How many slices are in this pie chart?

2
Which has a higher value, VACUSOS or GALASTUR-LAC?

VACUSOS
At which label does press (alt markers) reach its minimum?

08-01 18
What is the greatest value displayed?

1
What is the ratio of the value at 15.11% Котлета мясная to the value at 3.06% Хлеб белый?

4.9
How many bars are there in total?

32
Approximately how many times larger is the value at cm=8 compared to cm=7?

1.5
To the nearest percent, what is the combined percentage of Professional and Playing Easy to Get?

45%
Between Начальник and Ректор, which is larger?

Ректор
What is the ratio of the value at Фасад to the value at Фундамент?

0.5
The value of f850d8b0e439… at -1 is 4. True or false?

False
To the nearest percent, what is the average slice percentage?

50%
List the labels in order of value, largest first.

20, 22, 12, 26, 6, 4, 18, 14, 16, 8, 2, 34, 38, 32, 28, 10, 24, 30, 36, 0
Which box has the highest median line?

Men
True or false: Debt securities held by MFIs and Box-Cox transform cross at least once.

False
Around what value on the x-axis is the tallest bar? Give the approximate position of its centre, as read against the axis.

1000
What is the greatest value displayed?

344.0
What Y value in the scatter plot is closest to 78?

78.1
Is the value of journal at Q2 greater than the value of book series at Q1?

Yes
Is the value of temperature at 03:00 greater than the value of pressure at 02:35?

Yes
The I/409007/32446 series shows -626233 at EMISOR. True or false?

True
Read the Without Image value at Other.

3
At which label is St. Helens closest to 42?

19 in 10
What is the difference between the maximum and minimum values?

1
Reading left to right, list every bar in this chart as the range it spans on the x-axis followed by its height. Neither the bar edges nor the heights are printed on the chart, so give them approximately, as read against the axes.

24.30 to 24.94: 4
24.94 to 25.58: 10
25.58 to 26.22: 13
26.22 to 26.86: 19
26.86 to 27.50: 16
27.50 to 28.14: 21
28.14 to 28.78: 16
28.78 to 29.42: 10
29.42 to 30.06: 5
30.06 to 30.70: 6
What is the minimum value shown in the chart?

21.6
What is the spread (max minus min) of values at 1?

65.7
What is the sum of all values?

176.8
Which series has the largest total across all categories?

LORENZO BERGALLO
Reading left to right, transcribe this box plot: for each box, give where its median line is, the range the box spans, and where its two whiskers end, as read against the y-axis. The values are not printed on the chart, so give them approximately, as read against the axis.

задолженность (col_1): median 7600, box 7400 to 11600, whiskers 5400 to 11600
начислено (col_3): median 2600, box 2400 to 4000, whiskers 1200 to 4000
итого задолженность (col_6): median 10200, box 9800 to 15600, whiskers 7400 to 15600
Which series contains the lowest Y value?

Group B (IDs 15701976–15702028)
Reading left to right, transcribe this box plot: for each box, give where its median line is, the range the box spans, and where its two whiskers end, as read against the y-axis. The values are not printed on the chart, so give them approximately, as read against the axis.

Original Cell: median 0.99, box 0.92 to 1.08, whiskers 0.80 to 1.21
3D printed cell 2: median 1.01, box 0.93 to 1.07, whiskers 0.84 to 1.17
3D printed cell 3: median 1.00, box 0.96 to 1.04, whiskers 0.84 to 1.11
= = =
**Task directions:** Please rewrite all of the material above, changing "greatest" to "largest" and leaving everything else as it is.

**Solution to this task:**
How many slices are in this pie chart?

2
Which has a higher value, VACUSOS or GALASTUR-LAC?

VACUSOS
At which label does press (alt markers) reach its minimum?

08-01 18
What is the largest value displayed?

1
What is the ratio of the value at 15.11% Котлета мясная to the value at 3.06% Хлеб белый?

4.9
How many bars are there in total?

32
Approximately how many times larger is the value at cm=8 compared to cm=7?

1.5
To the nearest percent, what is the combined percentage of Professional and Playing Easy to Get?

45%
Between Начальник and Ректор, which is larger?

Ректор
What is the ratio of the value at Фасад to the value at Фундамент?

0.5
The value of f850d8b0e439… at -1 is 4. True or false?

False
To the nearest percent, what is the average slice percentage?

50%
List the labels in order of value, largest first.

20, 22, 12, 26, 6, 4, 18, 14, 16, 8, 2, 34, 38, 32, 28, 10, 24, 30, 36, 0
Which box has the highest median line?

Men
True or false: Debt securities held by MFIs and Box-Cox transform cross at least once.

False
Around what value on the x-axis is the tallest bar? Give the approximate position of its centre, as read against the axis.

1000
What is the largest value displayed?

344.0
What Y value in the scatter plot is closest to 78?

78.1
Is the value of journal at Q2 greater than the value of book series at Q1?

Yes
Is the value of temperature at 03:00 greater than the value of pressure at 02:35?

Yes
The I/409007/32446 series shows -626233 at EMISOR. True or false?

True
Read the Without Image value at Other.

3
At which label is St. Helens closest to 42?

19 in 10
What is the difference between the maximum and minimum values?

1
Reading left to right, list every bar in this chart as the range it spans on the x-axis followed by its height. Neither the bar edges nor the heights are printed on the chart, so give them approximately, as read against the axes.

24.30 to 24.94: 4
24.94 to 25.58: 10
25.58 to 26.22: 13
26.22 to 26.86: 19
26.86 to 27.50: 16
27.50 to 28.14: 21
28.14 to 28.78: 16
28.78 to 29.42: 10
29.42 to 30.06: 5
30.06 to 30.70: 6
What is the minimum value shown in the chart?

21.6
What is the spread (max minus min) of values at 1?

65.7
What is the sum of all values?

176.8
Which series has the largest total across all categories?

LORENZO BERGALLO
Reading left to right, transcribe this box plot: for each box, give where its median line is, the range the box spans, and where its two whiskers end, as read against the y-axis. The values are not printed on the chart, so give them approximately, as read against the axis.

задолженность (col_1): median 7600, box 7400 to 11600, whiskers 5400 to 11600
начислено (col_3): median 2600, box 2400 to 4000, whiskers 1200 to 4000
итого задолженность (col_6): median 10200, box 9800 to 15600, whiskers 7400 to 15600
Which series contains the lowest Y value?

Group B (IDs 15701976–15702028)
Reading left to right, transcribe this box plot: for each box, give where its median line is, the range the box spans, and where its two whiskers end, as read against the y-axis. The values are not printed on the chart, so give them approximately, as read against the axis.

Original Cell: median 0.99, box 0.92 to 1.08, whiskers 0.80 to 1.21
3D printed cell 2: median 1.01, box 0.93 to 1.07, whiskers 0.84 to 1.17
3D printed cell 3: median 1.00, box 0.96 to 1.04, whiskers 0.84 to 1.11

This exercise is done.